If you have built in all the required components, the kernel should recognize your adapter and drive at boot time. If you are using a loadable module for your driver, the following discussion applies once that module is loaded.
For the most part, the SCSI and parallel versions of the drive behave identically, except that the parallel version is somewhat slower.
Once you know the drive name for your ZIP drive, you are set. You can
manipulate the drive with the normal Linux disk management commands.
fdisk
(or perhaps cfdisk
) is used to manipulate the partition tables
on the disk. mke2fs
can be used to format a partition with the ext2
filesystem - the one most commonly used in Linux. mount
is used to
connect a formatted partition into your directory hierarchy.
You should study the manual pages for these tools if you are not
familiar with them. Be warned that there are now several quite
different versions of the fdisk
program - be careful.
I'll describe two common scenarios.
If you have a ZIP disk with a DOS file structure that was originally
created by Iomega's tools, the partition scan should say that the disk
has one partition, /dev/sda4
.
You should make a place to mount the disk, lets say /zip
, and then
mount it as an MS-DOS filesystem:
mkdir /zip
mount -t vfat /dev/sda4 /zip
You could also use msdos instead of vfat. vfat supports long filenames where msdos does not. Now, the files on the disk should appear in /zip. While the disk is mounted, you will not be able to remove it. When you are finished with the disk you can umount it to release it and detach it from your directory hierarchy.
umount /zip
Once you've made the /zip mount point - you don't need to do it again, so you could come back later and mount something else there.

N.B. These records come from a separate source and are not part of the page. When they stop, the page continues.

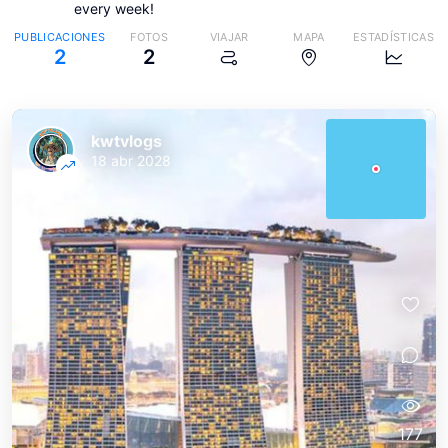
every week!
PUBLICACIONES
FOTOS
VIAJAR
MAPA
ESTADÍSTICAS
2
2
kwtvlogs
18 abr 2028
177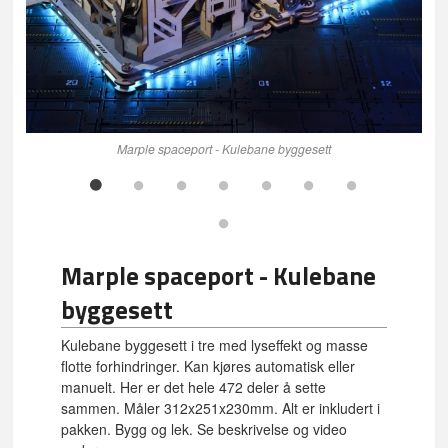
Marple spaceport - Kulebane byggesett
Marple spaceport - Kulebane
byggesett
Kulebane byggesett i tre med lyseffekt og masse
flotte forhindringer. Kan kjøres automatisk eller
manuelt. Her er det hele 472 deler å sette
sammen. Måler 312x251x230mm. Alt er inkludert i
pakken. Bygg og lek. Se beskrivelse og video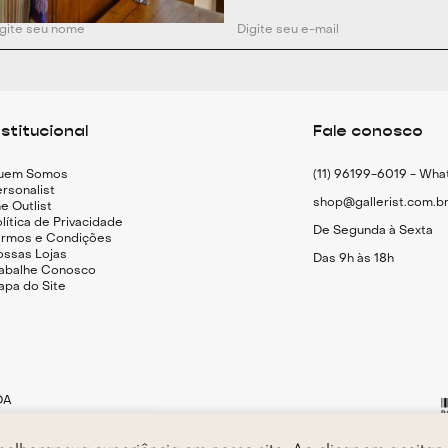
nstitucional
Fale conosco
uem Somos
(11) 96199-6019 - Wh
rsonalist
shop@gallerist.com.b
e Outlist
lítica de Privacidade
De Segunda à Sexta
ermos e Condições
ossas Lojas
Das 9h às 18h
rabalhe Conosco
apa do Site
DA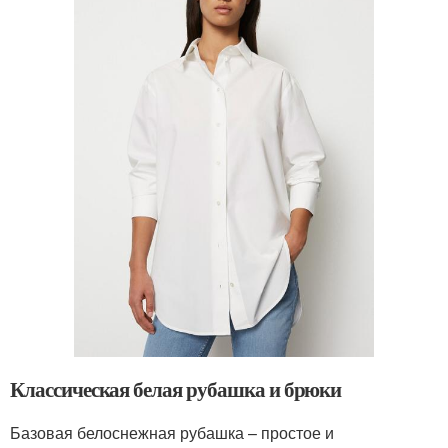
Классическая белая рубашка и брюки
Базовая белоснежная рубашка – простое и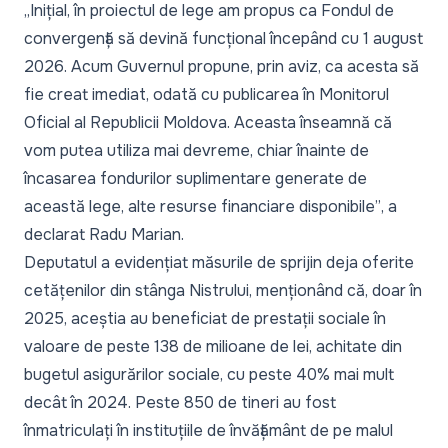
„Inițial, în proiectul de lege am propus ca Fondul de
convergență să devină funcțional începând cu 1 august
2026. Acum Guvernul propune, prin aviz, ca acesta să
fie creat imediat, odată cu publicarea în Monitorul
Oficial al Republicii Moldova. Aceasta înseamnă că
vom putea utiliza mai devreme, chiar înainte de
încasarea fondurilor suplimentare generate de
această lege, alte resurse financiare disponibile”
, a
declarat Radu Marian.
Deputatul a evidențiat măsurile de sprijin deja oferite
cetățenilor din stânga Nistrului, menționând că, doar în
2025, aceștia au beneficiat de prestații sociale în
valoare de peste 138 de milioane de lei, achitate din
bugetul asigurărilor sociale, cu peste 40% mai mult
decât în 2024. Peste 850 de tineri au fost
înmatriculați în instituțiile de învățământ de pe malul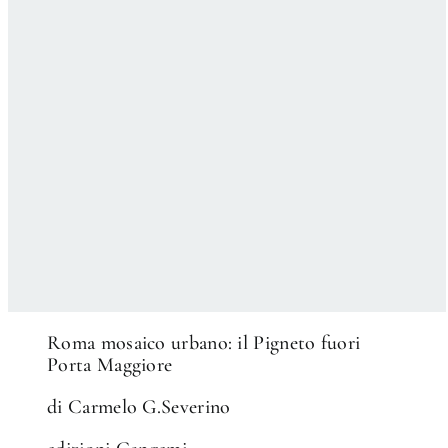
✕
Roma mosaico urbano: il Pigneto fuori
Porta Maggiore
di Carmelo G.Severino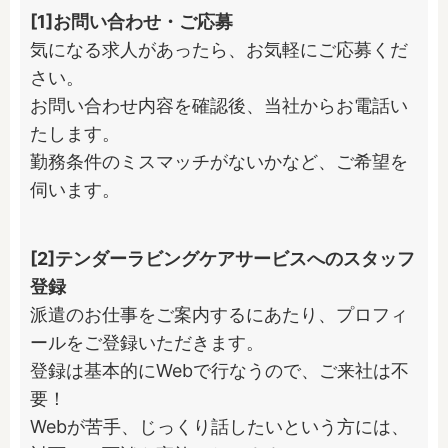
[1]お問い合わせ・ご応募
気になる求人があったら、お気軽にご応募くだ
さい。

お問い合わせ内容を確認後、当社からお電話い
たします。

勤務条件のミスマッチがないかなど、ご希望を
伺います。
[2]テンダーラビングケアサービスへのスタッフ
登録
派遣のお仕事をご案内するにあたり、プロフィ
ールをご登録いただきます。

登録は基本的にWebで行なうので、ご来社は不
要！

Webが苦手、じっくり話したいという方には、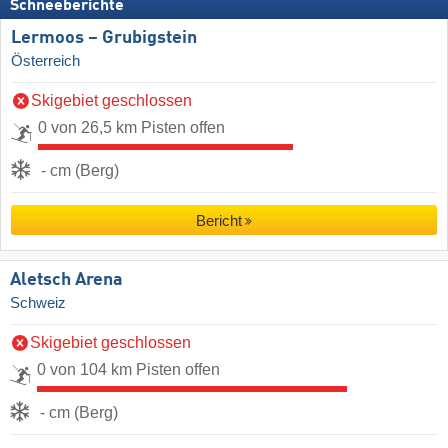
Schneeberichte
Lermoos – Grubigstein
Österreich
Skigebiet geschlossen
0 von 26,5 km Pisten offen
- cm (Berg)
Bericht
Aletsch Arena
Schweiz
Skigebiet geschlossen
0 von 104 km Pisten offen
- cm (Berg)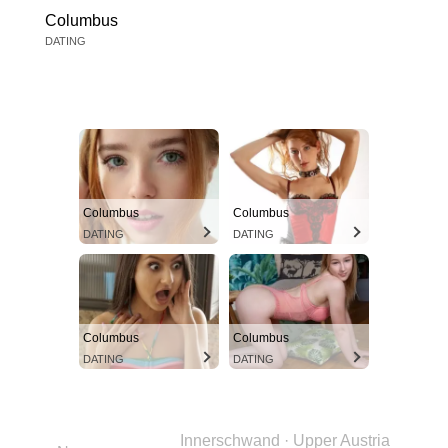
Columbus
DATING
Columbus
Columbus
DATING
DATING
Columbus
Columbus
DATING
DATING
Innerschwand · Upper Austria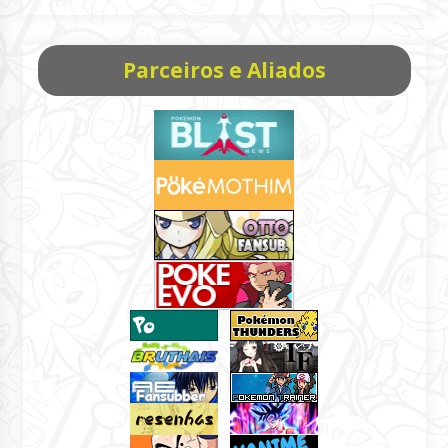
Parceiros e Aliados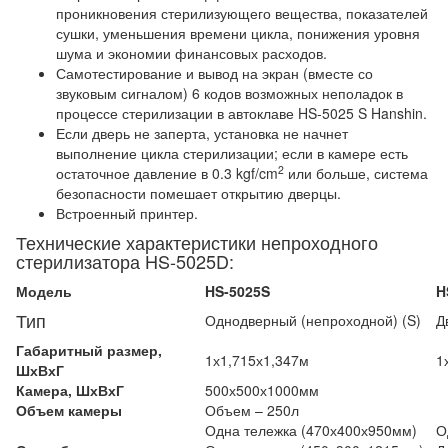
проникновения стерилизующего вещества, показателей
сушки, уменьшения времени цикла, понижения уровня
шума и экономии финансовых расходов.
Самотестирование и вывод на экран (вместе со
звуковым сигналом) 6 кодов возможных неполадок в
процессе стерилизации в автоклаве HS-5025 S Hanshin.
Если дверь не заперта, установка не начнет
выполнение цикла стерилизации; если в камере есть
2
остаточное давление в 0.3 kgf/cm
или больше, система
безопасности помешает открытию дверцы.
Встроенный принтер.
Технические характеристики непроходного
стерилизатора HS-5025D:
Модель
HS-5025S
H
Тип
Однодверный (непроходной) (S)
Д
Габаритный размер,
1х1,715х1,347м
1
ШхВхГ
Камера,
ШхВхГ
500х500х1000мм
О
бъем камеры
Объем – 250л
Одна тележка (470х400х950мм)
О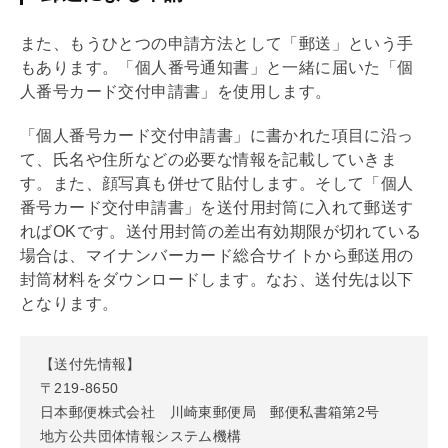
また、もうひとつの申請方法として「郵送」という手
もあります。「個人番号通知書」と一緒に届いた「個
人番号カード交付申請書」を使用します。
「個人番号カード交付申請書」に書かれた項目に沿っ
て、氏名や住所などの必要な情報を記載していきま
す。また、顔写真も併せて貼付します。そして「個人
番号カード交付申請書」を送付用封筒に入れて郵送す
ればOKです。送付用封筒の差出有効期限が切れている
場合は、マイナンバーカード総合サイトから郵送用の
封筒材料をダウンロードします。なお、送付先は以下
となります。
【送付先情報】
〒219-8650
日本郵便株式会社 川崎東郵便局 郵便私書箱第2号
地方公共団体情報システム機構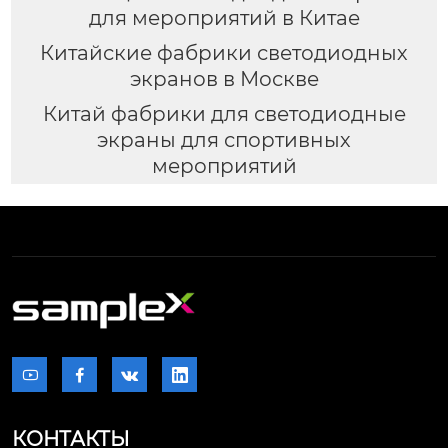
для мероприятий в Китае
Китайские фабрики светодиодных
экранов в Москве
Китай фабрики для светодиодные
экраны для спортивных
мероприятий




КОНТАКТЫ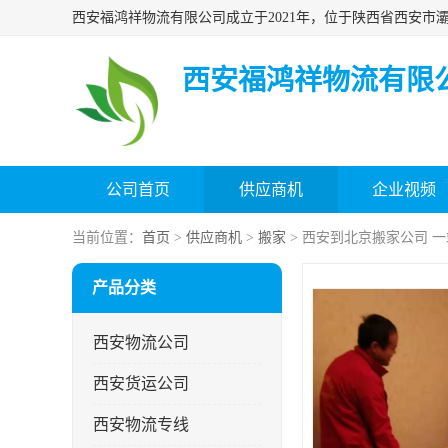
西安福鸿祥物流有限
公司首页
供应商机
企业视频
当前位置：
首页
>
供应商机
>
搬家
> 西安到北京搬家公司 
产品分类
西安物流公司
西安货运公司
西安物流专线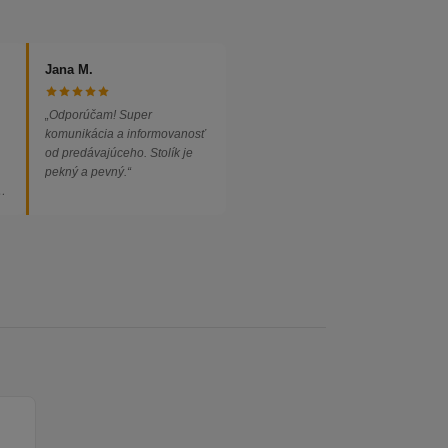
Jana M.
„Odporúčam! Super
komunikácia a informovanosť
od predávajúceho. Stolík je
pekný a pevný.“
ed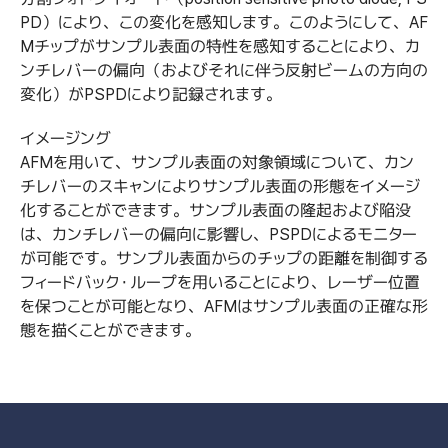
PD）により、この変化を感知します。このようにして、AF
Mチップがサンプル表面の特性を感知することにより、カ
ンチレバーの偏向（およびそれに伴う反射ビームの方向の
変化）がPSPDにより記録されます。
イメージング
AFMを用いて、サンプル表面の対象領域について、カン
チレバーのスキャンによりサンプル表面の形態をイメージ
化することができます。サンプル表面の隆起および陥没
は、カンチレバーの偏向に影響し、PSPDによるモニター
が可能です。サンプル表面からのチップの距離を制御する
フィードバック・ループを用いることにより、レーザー位置
を保つことが可能となり、AFMはサンプル表面の正確な形
態を描くことができます。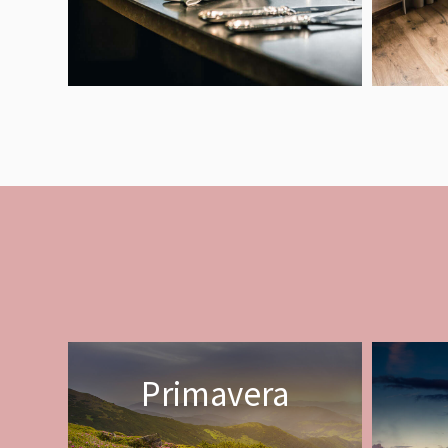
Primavera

If you want to erase a ZIP disk and make a Linux native file system on it. You should use fdisk on the entire disk:
fdisk /dev/sda
and delete any existing partitions (with the d
command). Then create
a new partition with the n
command, make it primary partition number
1, use w
to write the partition table to disk, and quit with
q
.
Format the partition
mke2fs /dev/sda1
(The 1 is the number that you gave this partition in fdisk
). Now you
can mount the disk:
mount -t ext2 /dev/sda1 /zip
(re-using that mount point we created before).
The /etc/fstab allows you to configure the mount command. I like to be able to mount and write to the zip disk from any login id on the system. I added 2 lines to the end of the fstab file that look like this.
/dev/sda1 /zip ext2 noauto,rw,user,nosuid,sync /dev/sda4 /zipdos vfat noauto,rw,user,nosuid,sync,mode=0777
These entries assume that you have a /zip and a /zipdos directory. If you want all users ids to read and write, make sure you set the permissions. For exmaple chmod 666 /zip . You must do the chmod as root. The fstab entries also assume that your dos disks are partitioned as 4 (sda4 in my case), and the ext2(linux) disks are partitoned as 1 (sda1). You can read more about the fstab options with man mount
With the fstab entries as above you can mount a dos disk with mount /zipdos If you are using a linux ext2 disk then use the command mount /zip
There is some extra work to be done if you want to use the disk that comes with the ZIP drive. As shipped, the software controlled write protection is enabled. Most people have unlocked the disk under DOS before ever trying to use it with Linux. Linux cannot access a locked disk, and it must be unlocked with Iomega's tools.
A native Linux program to manage the write protection feature, among other things, is expected to be available soon.